World Top 100 Chef Vaughan Mabee On The Year That Made Him Laugh, Cry & Shave His Head

By Jo Elwin
It’s been an incredible year for chef Vaughan Mabee, who is sporting a new mohawk and a refreshed outlook. Photo / Sam Stewart

Writer Jo Elwin says it’s been a cracking good year for ambitious Queenstown-based chef Vaughan Mabee, including a wedding, being named one the world’s best chefs, and Amisfield being named restaurant of the year.

‘Tis the season of year-end lists. Newspaper editors love them, commissioning listicles of the best and

I wondered, partying recently with Vaughan Mabee at Queenstown’s Ayrburn (a best-of 2023 itself), if a New Zealand chef had ever featured in a best-of-business list because standing in front of me was someone of success and influence.

Beginning with January nuptials, 2023 has been a great year for Mabee who is still pinching himself about his marriage to Julia Yamamoto-Evans. “I can’t believe this gorgeous girl married me; some people get lucky … I must have cooked her some good eggs.”

Vaughan Mabee on his wedding day with Julia Yamamoto-Evans and his son Milton.
Vaughan Mabee on his wedding day with Julia Yamamoto-Evans and his son Milton.

He has also cooked good eggs for esteemed peers judging the World’s Best Chef Awards because not only has Mabee made the Top 100 list — something no other New Zealand-based chef has managed — he debuted at number 44.

As a nominee last year Mabee attended the awards in Spain but didn’t make the list. The good times with “all the famous chefs” meant he was keen to attend this year’s in Mexico. “And I love my tacos and tequila, so I said, ‘S*** let’s go!’”

In Merida in Yucatan, Mabee had butterflies in his stomach as they announced the awards from 100 up.

“I didn’t think I was going to make the list again because big names like Gaggan Anand appeared at number 66 and then Heston Blumenthal at 49 and Alain Passard at 47 and I thought ‘Oh well’, then my big head appeared on the screen at 44 and I cried like a child. Then I went outside and vomited.”

Honoured just to be nominated, making the list at number 44 was a big moment and Mabee gushes over an “out of control” time in Merida where he found himself in a bar talking to Ferran Adria whom he had met “as a kid” working in Spain.

“Then I was on boats with him and a bunch of famous three-star chefs catching octopus off the coast of Mexico, thinking ‘What is going on right now, how am I even here?’ Then we all went out for dinner.” (Antonio Bachour’s Habibi for the inquisitive.) Starstruck, Mabee namedrops Andoni Aduriz, Rasmus Munk, Albert Adria and Diego Guerrero, saying he didn’t feel like one of them, but they were treating him like he was. “It was quite humbling.”

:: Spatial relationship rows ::
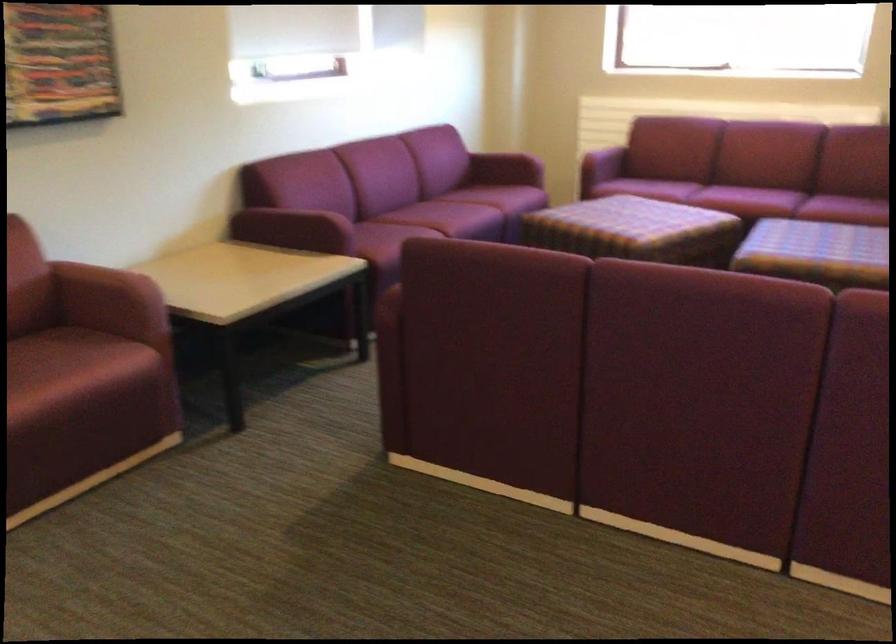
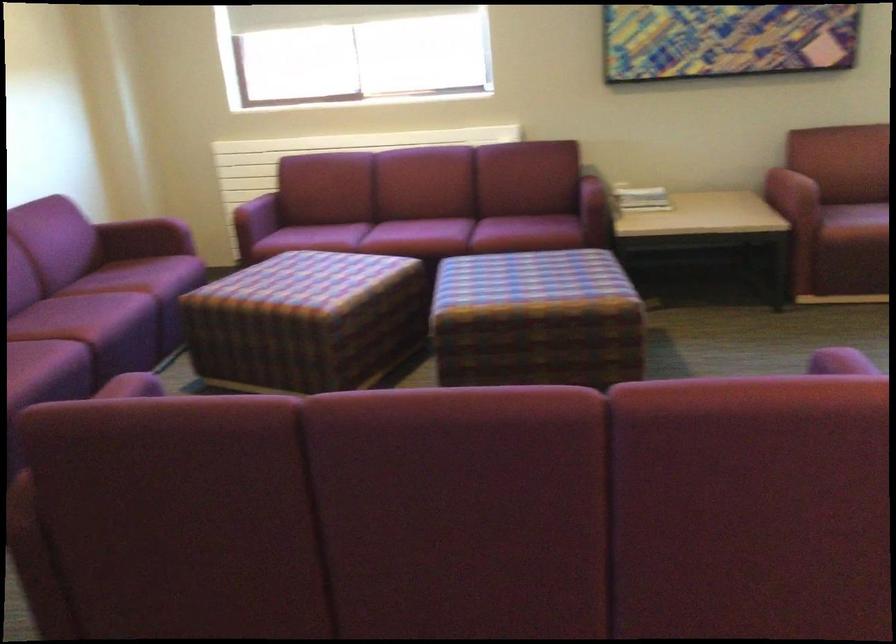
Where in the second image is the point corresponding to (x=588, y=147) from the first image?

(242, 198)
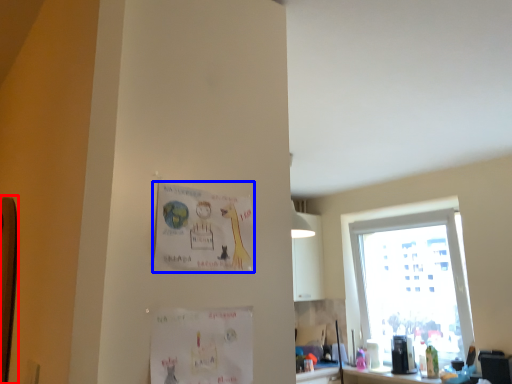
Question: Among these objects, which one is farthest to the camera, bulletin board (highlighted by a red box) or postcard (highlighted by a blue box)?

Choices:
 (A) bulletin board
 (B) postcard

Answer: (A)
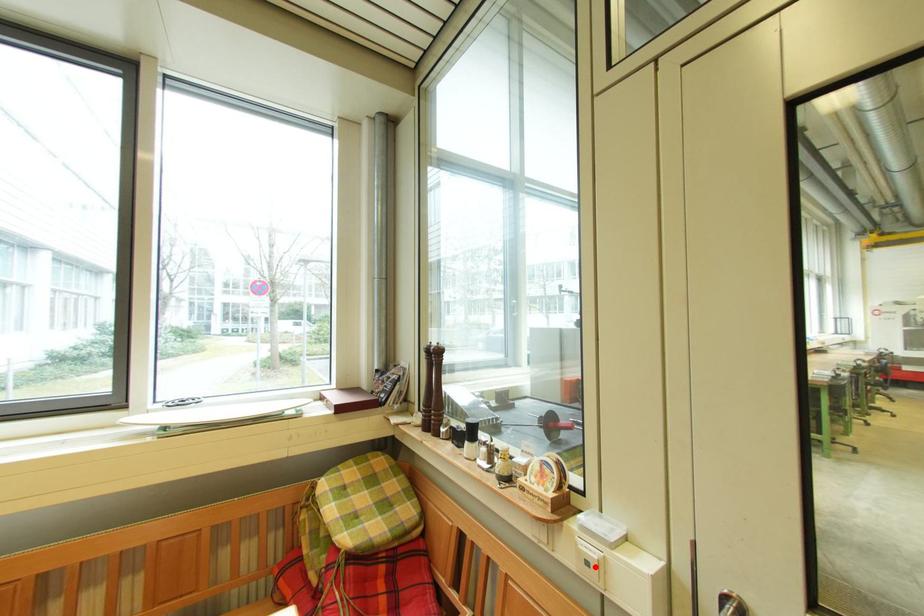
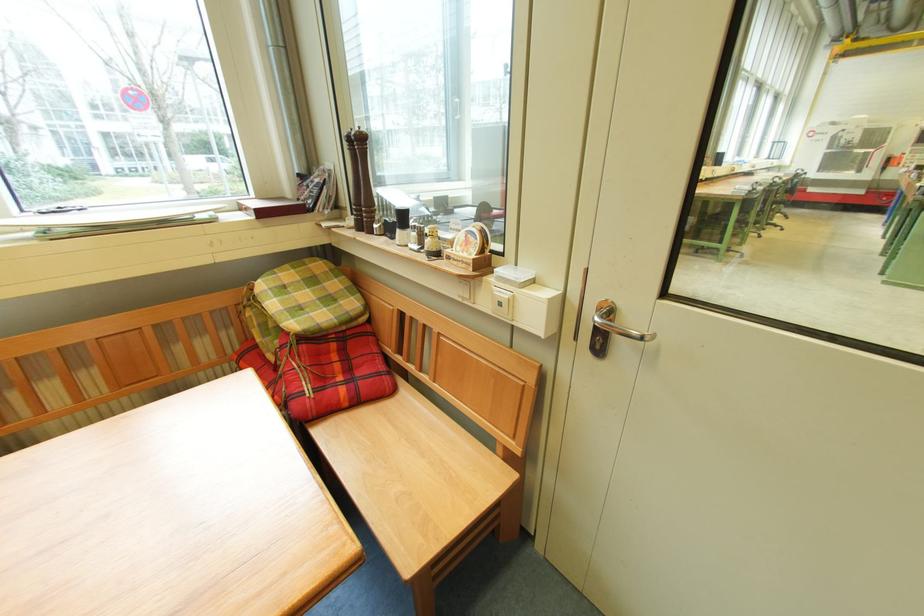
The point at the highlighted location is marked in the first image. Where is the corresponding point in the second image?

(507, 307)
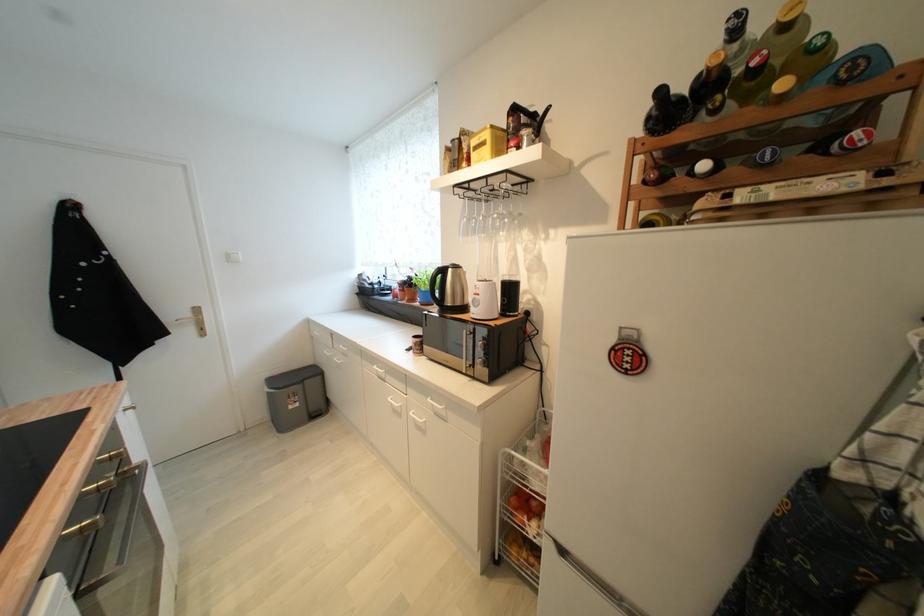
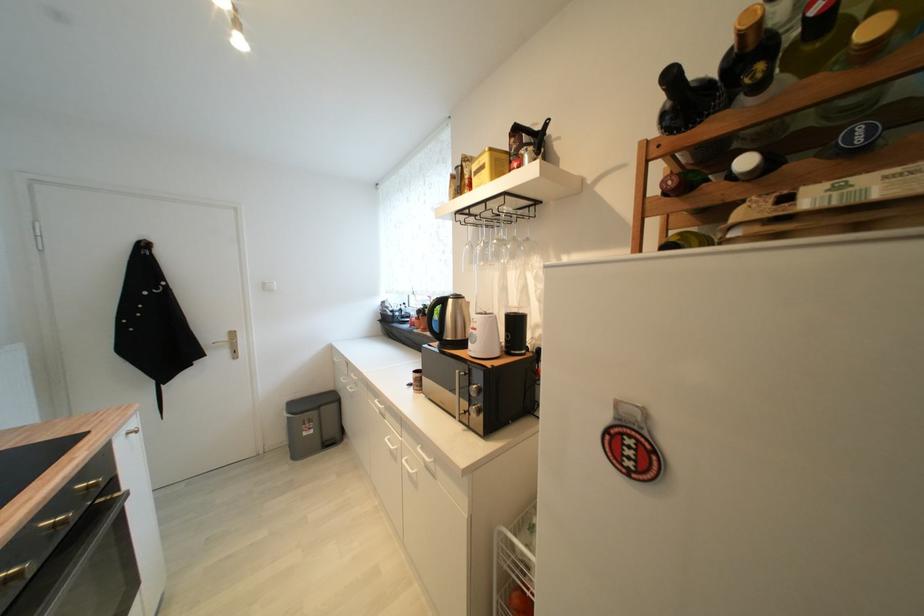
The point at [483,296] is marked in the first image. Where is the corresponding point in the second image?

:: STATED EXERCISE A ::
According to the article about chef Vaughan Mabee, in which city were the World's Best Chef Awards announced this year?
:: STATED EXERCISE B ::
State how many lines of the rows contain the string "second", and give only the number. Case counts.

:: TASK ANSWER A ::
Merida, in Yucatan, Mexico.

:: TASK ANSWER B ::
3